Open this photo in gallery:
You Hurt My Feelings (2023). A novelist's longstanding marriage is suddenly upended when she overhears her husband giving his honest reaction to her latest book. Starring Julia Louis-Dreyfus and Tobias Menzies. Courtesy of Elevation Pictures

Julia Louis-Dreyfus,right, and Tobias Menzies in a scene from You Hurt My Feelings.Courtesy of Elevation Pictures

Holofcener cleverly cues up this betrayal from an array of perspectives. Beth is just about ready to fall to pieces, while her sister Sarah (Michaela Watkins) can see the harm done and is quick to talk her off the ledge. Don, meanwhile, starts to rationalize his feelings in all sorts of ways, ranging from the understandable to delusional, with the quasi-sage counsel of his brother-in-law Mark (Arian Moayed), who is going through a confidence crisis of his own. In the midst of all this turmoil, Beth and Don must also deal with the self-doubts of their twentysomething son Elliott (Owen Teague), who is trying to write a novel of his own.

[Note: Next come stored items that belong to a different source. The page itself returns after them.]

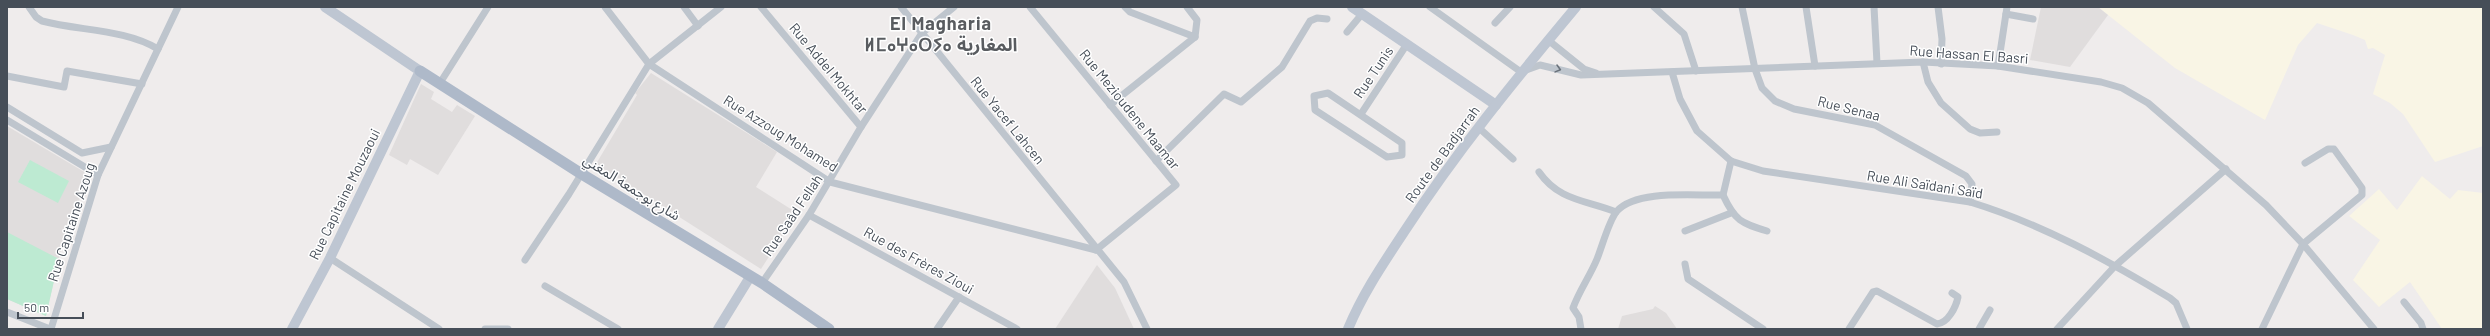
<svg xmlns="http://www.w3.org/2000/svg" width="2490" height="336" font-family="Barlow,'Noto Sans Arabic','Noto Sans Tifinagh',sans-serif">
<rect width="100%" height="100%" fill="#efecec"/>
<g fill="#f9f5e5">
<path d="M2098,7H2483V146L2435,162L2403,114L2390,103L2373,94L2385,55L2373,48L2368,49L2365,40L2353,35L2317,23L2298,45L2265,120L2175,68Z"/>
<path d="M2422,176L2450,199L2458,190L2483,193V329H2442L2410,282L2379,307L2353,280L2380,240L2349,216L2379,189L2397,210Z"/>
</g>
<g fill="#e0dddd">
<path d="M2041,7H2098L2108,15L2070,67L2030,60Z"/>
<path d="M651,73L777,152L756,187L797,213L761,269L596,164L637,95L635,93Z"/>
<path d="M421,84L434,92L431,99L452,112L457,105L475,116L438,175L410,159L407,165L389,155Z"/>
<path d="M7,126L91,176L66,227L46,316L7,299Z"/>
<path d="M1097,265L1115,288L1134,329H1055Z"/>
<path d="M1655,306L1666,313L1677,329H1618L1622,316L1653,309Z"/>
</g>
<g fill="#bdead2">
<path d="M30,160L69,181L58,203L18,182Z"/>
<path d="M7,232L59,259L46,316L7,299Z"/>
</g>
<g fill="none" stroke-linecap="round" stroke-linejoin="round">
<g stroke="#bec5cd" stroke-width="7">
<path d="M29,7L36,17L42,21C80,31 125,29 158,49"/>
<path d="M605,7L649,64L830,182L1096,250"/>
<path d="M684,7L698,26"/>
<path d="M761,7L861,127"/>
<path d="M901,7L1124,282L1147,329"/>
<path d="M1030,7L1176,185L1096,250"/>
<path d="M1187,7L1197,20L1195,37"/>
<path d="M1430,7L1521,72L1540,65L1581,75L1923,62L1998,66L2101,82L2122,88L2148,103L2266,205L2303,244L2374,329"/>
<path d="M1654,7L1684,34L1696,71"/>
<path d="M1742,7L1755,69L1762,88L1775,101L1794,109L1875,125L1966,176L1972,184L1970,202"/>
<path d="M1806,7L1815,66"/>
<path d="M1874,7L1877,63"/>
<path d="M1938,7L1942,39L1941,64"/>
<path d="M2006,14L2033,19"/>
<path d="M1495,23L1510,7"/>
<path d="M1347,32L1362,14"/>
<path d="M1548,40L1584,69L1596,73"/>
<path d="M1923,62L1928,82L1941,103L1970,129L1980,133L1997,132"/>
<path d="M1998,66L2007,7"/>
<path d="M1672,72L1680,99L1697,131L1731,161L1763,171L1970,202C2042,224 2107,260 2170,298L2176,303L2187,329"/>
<path d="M7,76L64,87L67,71L142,84"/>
<path d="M440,83L488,7"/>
<path d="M1328,93L1402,143V155L1387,157L1315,110L1314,96Z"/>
<path d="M1110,105L1195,37L1130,12L1125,7"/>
<path d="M7,107L82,153L111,147"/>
<path d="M1361,114L1407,44"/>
<path d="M7,120L98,175"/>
<path d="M1478,127L1513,159"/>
<path d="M1156,161L1224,94L1241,102L1282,67L1310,21L1317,18L1327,19"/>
<path d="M1539,172C1559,201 1586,200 1616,212"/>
<path d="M1723,195L1731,161"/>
<path d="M809,215L1017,329"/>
<path d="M1685,231L1731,213"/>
<path d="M330,258L439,329"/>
<path d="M525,260L569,194L649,64L721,7"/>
<path d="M1685,264L1688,279L1763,329"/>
<path d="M762,283L809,215L861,127L922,33L954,7"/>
<path d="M545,286L618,329"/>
<path d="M2404,302L2421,323L2423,329"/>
<path d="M7,312L50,329"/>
<path d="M51,329L98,175L178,7"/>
<path d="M485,329H508"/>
<path d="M937,329L959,297"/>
<path d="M1581,329L1579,317L1573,308C1579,291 1590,276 1597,259C1602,247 1609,220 1617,211C1637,189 1695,196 1723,195C1735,221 1741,223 1767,231"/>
<path d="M1849,329L1873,292L1877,291L1937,324C1948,323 1956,307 1958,297L1952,293"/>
<path d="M1979,329L1990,310"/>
<path d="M2057,329L2115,266L2226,169"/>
<path d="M2262,329L2303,244L2362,195V188L2334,149H2328L2305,163"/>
</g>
<g stroke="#bec6d2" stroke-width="10">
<path d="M1352,7L1496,105"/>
<path d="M292,329L330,258L420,71L325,7"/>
<path d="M718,329L750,277"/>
<path d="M1348,329C1363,293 1383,264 1404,232C1456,152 1515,80 1576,7"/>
</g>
<path stroke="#aeb9c9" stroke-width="11" d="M420,71L580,173L762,283L829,329"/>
</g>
<defs><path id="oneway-chevron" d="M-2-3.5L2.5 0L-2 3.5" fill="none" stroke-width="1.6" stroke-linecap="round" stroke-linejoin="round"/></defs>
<use stroke="#6a727b" href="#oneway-chevron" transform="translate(1558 69) rotate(15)"/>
<g text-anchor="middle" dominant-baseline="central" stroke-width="3" stroke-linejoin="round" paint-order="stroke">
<g font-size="14" fill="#464e58" stroke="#fff">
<text transform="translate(1969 54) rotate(4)">Rue Hassan El Basri</text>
<text transform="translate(829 68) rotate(50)">Rue Addel Mokhtar</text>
<text transform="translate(1373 72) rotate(-56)">Rue Tunis</text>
<text transform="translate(1849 108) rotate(14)">Rue Senaa</text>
<text transform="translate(1130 109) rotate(51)">Rue Mezioudene Maamar</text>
<text transform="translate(1008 120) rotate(51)">Rue Yacef Lahcen</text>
<text transform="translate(781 133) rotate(32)">Rue Azzoug Mohamed</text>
<text transform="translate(1442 154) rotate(-54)">Route de Badjarrah</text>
<text transform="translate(1925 184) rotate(9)">Rue Ali Saïdani Saïd</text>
<text transform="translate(632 187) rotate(32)">شارع بوجمعة المغني</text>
<text transform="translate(344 194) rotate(-64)">Rue Capitaine Mouzaoui</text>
<text transform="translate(792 215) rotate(-56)">Rue Saâd Fellah</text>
<text transform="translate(71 222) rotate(-72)">Rue Capitaine Azoug</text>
<text transform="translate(919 260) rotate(29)">Rue des Frères Zioui</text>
</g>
<g font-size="18" font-weight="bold" letter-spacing="1" fill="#595c60" stroke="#fff">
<text x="941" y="23">El Magharia<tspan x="941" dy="21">ⵍⵎⴰⵖⴰⵔⵢⴰ المغارية</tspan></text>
</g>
</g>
<rect width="2490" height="336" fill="none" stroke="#464e58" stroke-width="16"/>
<path d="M18 312v6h65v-6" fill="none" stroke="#464e58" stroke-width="2"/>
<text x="24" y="312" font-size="12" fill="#464e58" stroke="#ffffff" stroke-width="3" paint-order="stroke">50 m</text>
</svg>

Nearly every performance here is excellent, a beautiful balance of nerves and neuroses. Louis-Dreyfus is a particular wonder to watch as Beth nosedives from proud wife, mother and author to grievously injured victim, while Saturday Night Live veteran Watkins and Moayed (perhaps best-known as Stewy from HBO’s Succession) provide as much comic relief as they do anxiety-stricken supporting panic. And while I wish dearly that Menzies was allowed to perform with his native British accent, the actor’s emotional shorthand with Louis-Dreyfus feels entirely, almost supernaturally organic, as if the two had spent the past several decades living together, with just one rather large secret left to fester between them.

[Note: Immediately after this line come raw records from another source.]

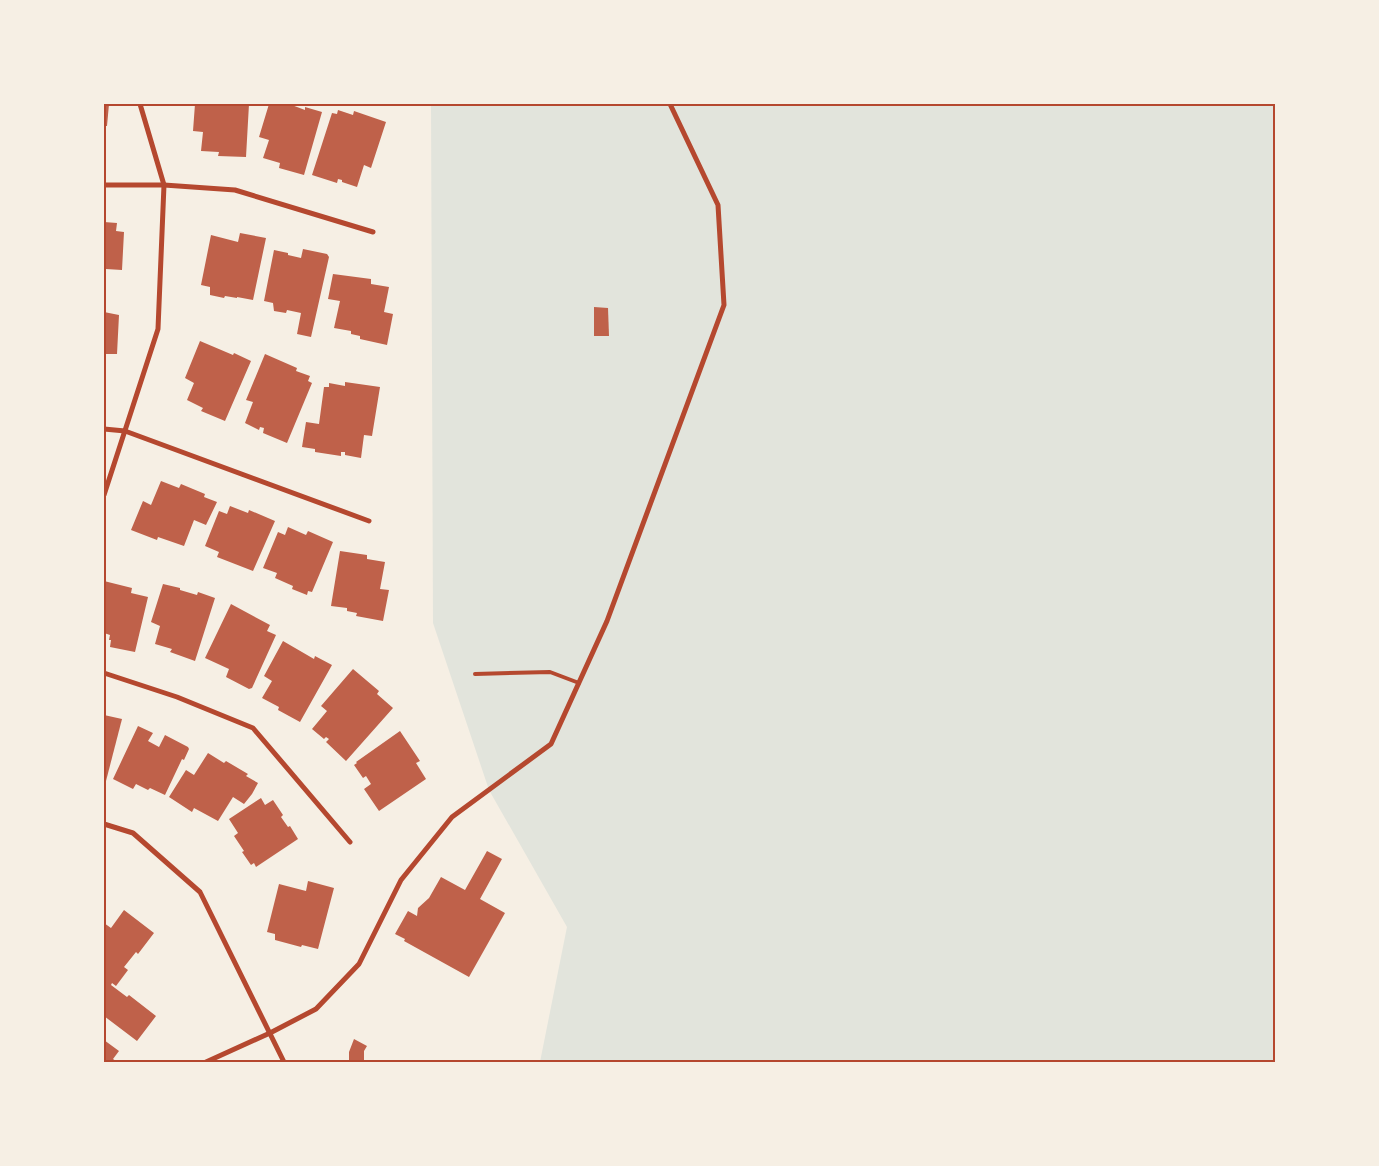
<svg xmlns="http://www.w3.org/2000/svg" width="1379" height="1166" font-family="'Libre Baskerville',serif">
  <rect width="100%" height="100%" fill="#f6efe4"/>
  <!-- green -->
  <polygon fill="#e2e4dc" points="431,104 1275,104 1275,1062 540,1062 567,927 489,790 433,623"/>
  <!-- building -->
  <g fill="#bf614a">
    <polygon points="104,104 109,104 107,126 104,126"/>
    <polygon points="195,104 249,104 246,157 218,156 219,152 201,151 203,132 193,131"/>
    <polygon points="269,104 289,104 305,110 305,107 322,112 304,175 279,168 280,163 263,158 269,140 259,137"/>
    <polygon points="338,110 353,115 354,111 386,122 371,168 364,165 357,187 342,182 342,180 338,179 337,183 312,175 332,113 337,114"/>
    <polygon points="104,222 117,223 116,231 124,232 122,270 106,269 106,274 104,273"/>
    <polygon points="240,233 266,238 253,300 237,297 237,298 225,296 224,298 210,295 210,287 201,285 211,235 238,242"/>
    <polygon points="303,249 327,254 329,257 311,337 297,334 301,313 287,310 286,313 274,311 273,303 264,301 274,250 288,253 288,255 301,258"/>
    <polygon points="333,274 371,279 371,284 389,287 384,312 393,314 387,345 360,339 360,336 351,334 351,331 334,328 340,301 328,299"/>
    <polygon points="594,307 608,308 609,336 594,336"/>
    <polygon points="104,312 119,315 117,354 106,354 105,366 104,366"/>
    <polygon points="200,341 233,355 234,353 251,361 225,421 201,411 203,408 187,400 194,383 185,378"/>
    <polygon points="265,354 297,368 296,371 310,376 308,381 312,383 287,443 263,433 264,428 260,427 259,430 245,423 253,402 246,400"/>
    <polygon points="345,382 380,387 372,436 364,435 361,458 345,455 345,452 341,452 341,456 315,452 315,449 302,447 306,422 319,424 324,387 329,387 329,383 345,386"/>
    <polygon points="161,481 179,488 181,484 205,494 204,497 217,502 206,525 194,520 184,546 158,537 157,540 131,530 143,501 151,505"/>
    <polygon points="230,506 248,513 249,510 275,521 253,571 217,557 219,552 205,546 219,511 227,514"/>
    <polygon points="288,527 306,535 308,531 333,542 312,592 308,591 307,595 292,589 293,586 275,578 277,573 263,568 278,532 285,535"/>
    <polygon points="340,551 367,555 367,559 385,562 380,589 389,590 383,621 356,616 357,613 347,611 347,608 331,606"/>
    <polygon points="104,581 132,588 131,593 148,597 135,652 110,647 111,640 109,640 110,635 104,633"/>
    <polygon points="163,584 180,588 180,590 197,595 198,592 215,598 195,661 170,652 172,649 155,644 160,626 151,622"/>
    <polygon points="231,604 270,625 267,631 276,635 252,688 249,689 226,677 229,669 205,658"/>
    <polygon points="283,641 314,659 315,656 332,665 300,722 278,710 279,707 262,698 272,681 264,676"/>
    <polygon points="353,669 379,691 377,694 393,708 346,761 326,742 329,739 326,737 324,739 312,729 327,711 321,706"/>
    <polygon points="104,715 122,719 106,781 104,781"/>
    <polygon points="138,726 153,733 148,741 159,747 165,735 188,747 189,749 184,760 182,759 165,795 150,788 148,790 136,784 133,789 113,779"/>
    <polygon points="400,731 420,761 416,763 426,779 379,811 364,789 371,784 366,776 363,778 354,765 357,763 356,762"/>
    <polygon points="208,753 224,763 226,761 248,774 246,776 258,783 252,794 244,804 233,797 218,821 194,808 192,812 169,797 186,770 194,775"/>
    <polygon points="261,798 265,805 273,800 283,815 281,817 288,827 290,826 298,839 256,867 254,863 251,865 242,852 244,851 234,836 238,833 229,819"/>
    <polygon points="487,851 502,859 480,899 505,913 469,977 404,941 405,939 395,934 408,911 417,916 418,908 429,898 441,877 465,890"/>
    <polygon points="308,881 334,888 318,949 302,945 301,947 275,940 275,934 267,932 279,884 306,891"/>
    <polygon points="124,910 154,933 138,954 136,952 124,967 128,970 116,986 112,983 111,985 127,997 129,995 156,1016 137,1041 104,1016 104,923 111,928"/>
    <polygon points="354,1039 367,1046 364,1051 364,1062 349,1062 349,1052"/>
    <polygon points="104,1040 119,1051 113,1059 117,1062 104,1062"/>
  </g>
  <g fill="none" stroke-linecap="round" stroke-linejoin="round">
    <!-- service -->
    <polyline stroke="#b5482f" stroke-width="4" points="475,674 550,672 579,683"/>
    <!-- minor -->
    <g stroke="#b5482f" stroke-width="5">
      <polyline points="104,185 164,185 235,190 373,232"/>
      <polyline points="104,429 125,431 369,521"/>
      <polyline points="104,495 158,329 164,185 140,104"/>
      <polyline points="104,673 177,697 253,728 350,842"/>
      <polyline points="104,824 133,833 200,892 284,1062"/>
      <polyline points="206,1062 270,1033 316,1009 359,964 401,880 452,817 551,744 607,621 724,305 718,205 670,104"/>
    </g>
  </g>
  <!-- border -->
  <rect width="1379" height="1166" fill="none" stroke="#f6efe4" stroke-width="210"/>
  <rect x="105" y="105" width="1169" height="956" fill="none" stroke="#b5482f" stroke-width="2"/>
</svg>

There can be a shagginess to the story, a kind of rambling reach to expand Beth and Don’s world to all manner of peripheral characters, including an unnecessary detour exploring the relationship between Beth, Sarah and their mother Georgia (Jeannie Berlin, always welcome to do anything that she wants). But the entire production is carried with such an effortless air of pleasure and purpose that it becomes easy to forgive its writer-director with any minor narrative missteps – even if, or perhaps because, many of these moments feel like the byproduct of a screenplay’s first draft that Beth herself might have indulged in.

Try to also forgive the film’s terrible title, and you, too, can travel back to a relatively simpler cinematic time. After all, you wouldn’t want to hurt Holofcener’s feelings now, would you?